Your task is to copy every line of the entries that contains "tail".
****
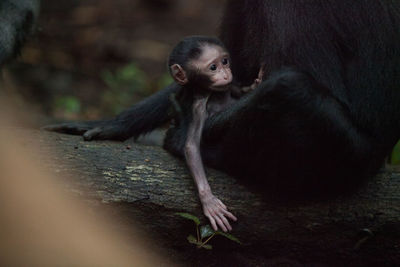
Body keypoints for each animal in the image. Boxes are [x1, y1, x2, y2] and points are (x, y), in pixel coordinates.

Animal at [167, 35, 264, 232]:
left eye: (225, 61)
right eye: (213, 67)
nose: (226, 73)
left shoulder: (229, 87)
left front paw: (256, 84)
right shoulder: (198, 108)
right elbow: (191, 147)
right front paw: (208, 200)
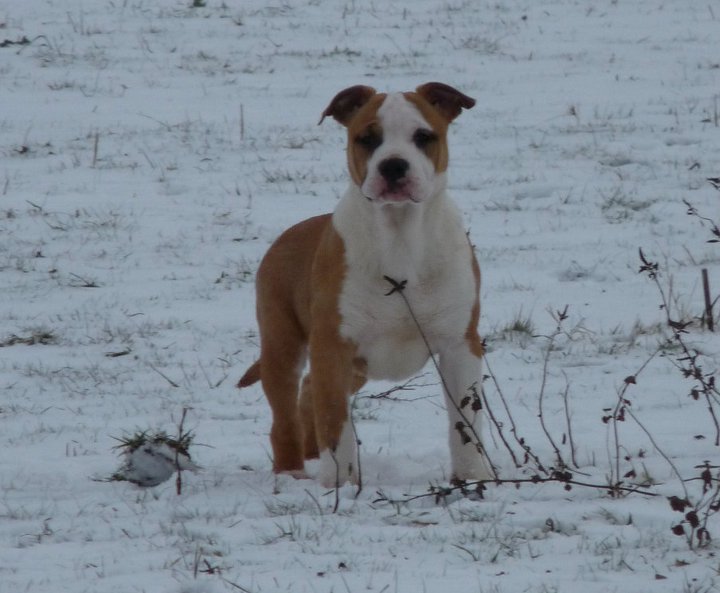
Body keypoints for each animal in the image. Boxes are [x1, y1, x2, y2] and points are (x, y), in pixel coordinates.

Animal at [239, 81, 492, 486]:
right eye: (367, 138)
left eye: (424, 136)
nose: (393, 165)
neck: (400, 234)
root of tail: (286, 236)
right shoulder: (333, 346)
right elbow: (336, 423)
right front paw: (341, 485)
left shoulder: (459, 344)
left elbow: (465, 421)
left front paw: (473, 478)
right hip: (282, 344)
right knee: (286, 415)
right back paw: (293, 472)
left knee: (308, 392)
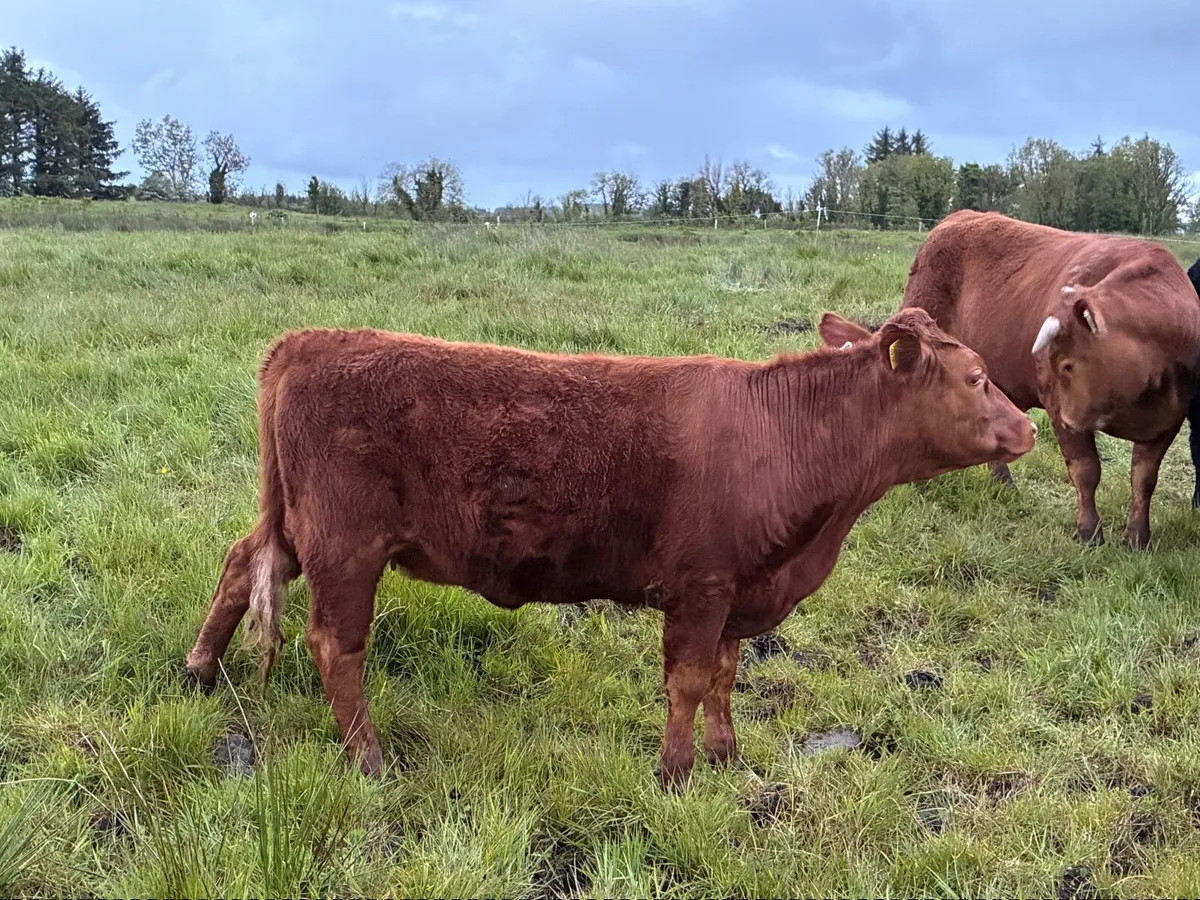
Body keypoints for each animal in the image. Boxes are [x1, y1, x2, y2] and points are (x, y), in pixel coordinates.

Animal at [184, 308, 1036, 790]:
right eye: (976, 376)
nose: (1028, 428)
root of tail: (308, 341)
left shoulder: (740, 589)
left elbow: (724, 677)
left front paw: (726, 757)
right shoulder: (701, 585)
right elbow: (688, 681)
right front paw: (676, 774)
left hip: (296, 526)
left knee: (237, 563)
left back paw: (197, 671)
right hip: (345, 542)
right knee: (337, 646)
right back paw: (368, 761)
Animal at [896, 210, 1200, 549]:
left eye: (1067, 364)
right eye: (1053, 363)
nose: (1069, 420)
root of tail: (959, 217)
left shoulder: (1168, 421)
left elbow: (1144, 478)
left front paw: (1137, 537)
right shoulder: (1058, 409)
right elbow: (1086, 471)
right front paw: (1089, 532)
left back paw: (1003, 484)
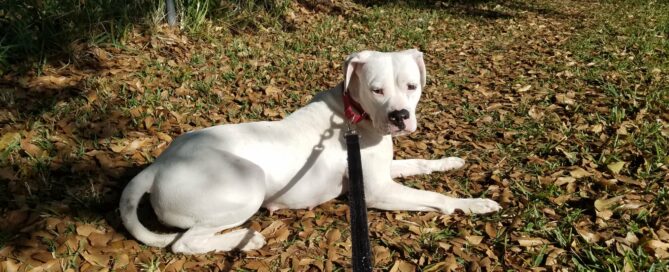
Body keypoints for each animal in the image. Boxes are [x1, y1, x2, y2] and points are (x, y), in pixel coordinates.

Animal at [120, 49, 498, 255]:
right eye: (376, 90)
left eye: (412, 86)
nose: (399, 116)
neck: (354, 114)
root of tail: (158, 166)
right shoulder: (377, 193)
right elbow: (436, 197)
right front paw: (474, 204)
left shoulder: (382, 172)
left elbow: (420, 163)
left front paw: (450, 161)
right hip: (248, 182)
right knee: (184, 243)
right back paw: (245, 240)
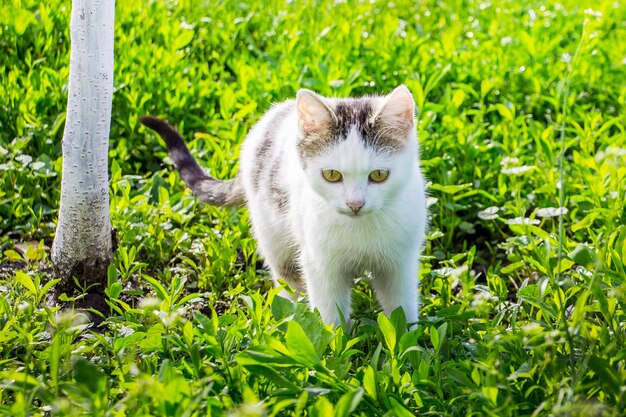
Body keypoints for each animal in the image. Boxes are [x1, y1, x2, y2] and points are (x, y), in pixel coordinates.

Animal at [139, 83, 426, 324]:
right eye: (331, 175)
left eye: (379, 175)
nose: (355, 203)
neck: (361, 228)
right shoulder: (319, 263)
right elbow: (329, 311)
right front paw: (333, 349)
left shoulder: (401, 262)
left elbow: (401, 308)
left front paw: (408, 344)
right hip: (272, 230)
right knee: (288, 276)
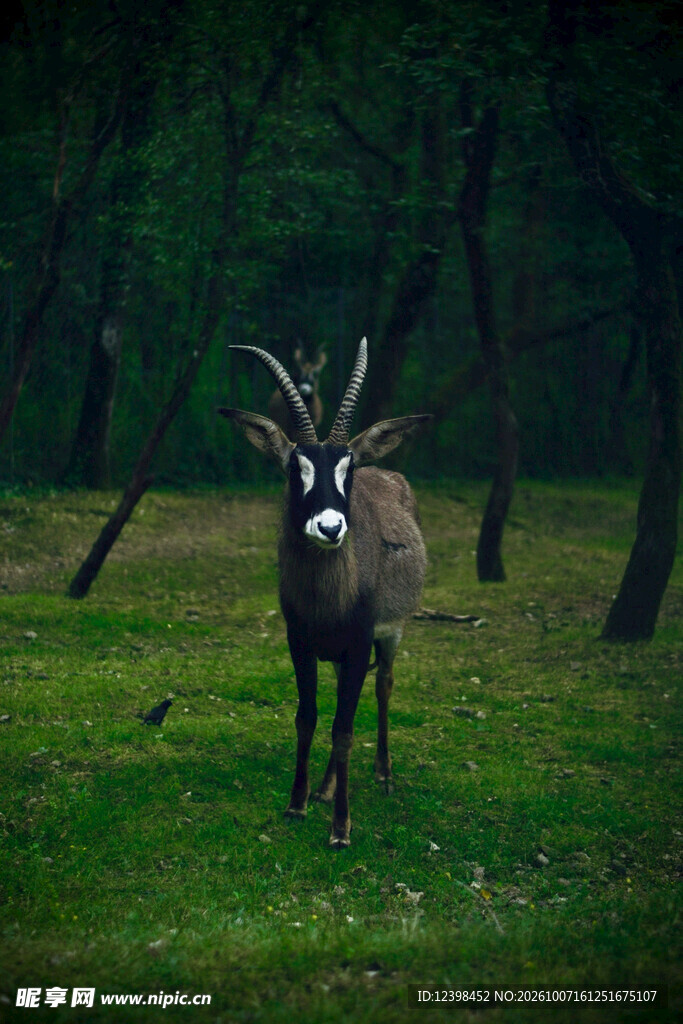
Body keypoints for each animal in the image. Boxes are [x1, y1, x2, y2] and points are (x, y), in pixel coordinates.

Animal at [219, 338, 430, 848]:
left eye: (347, 467)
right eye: (295, 466)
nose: (331, 527)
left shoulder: (358, 643)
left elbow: (345, 730)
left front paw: (340, 828)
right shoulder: (300, 642)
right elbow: (310, 718)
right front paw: (297, 802)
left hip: (390, 635)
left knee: (384, 684)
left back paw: (383, 774)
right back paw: (326, 786)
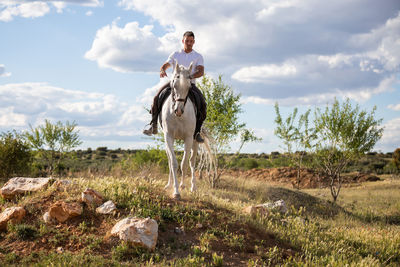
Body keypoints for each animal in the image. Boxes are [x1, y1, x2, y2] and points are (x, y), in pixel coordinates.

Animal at [161, 61, 200, 199]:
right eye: (174, 85)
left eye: (189, 87)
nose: (178, 110)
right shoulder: (169, 137)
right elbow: (173, 163)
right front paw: (175, 190)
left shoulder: (188, 138)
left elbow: (184, 164)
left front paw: (182, 186)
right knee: (170, 160)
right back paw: (169, 185)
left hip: (195, 141)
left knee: (192, 161)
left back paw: (192, 187)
****
- Task response:
root of tail: (286, 236)
root of tail: (308, 341)
root of tail: (959, 217)
root of tail: (158, 166)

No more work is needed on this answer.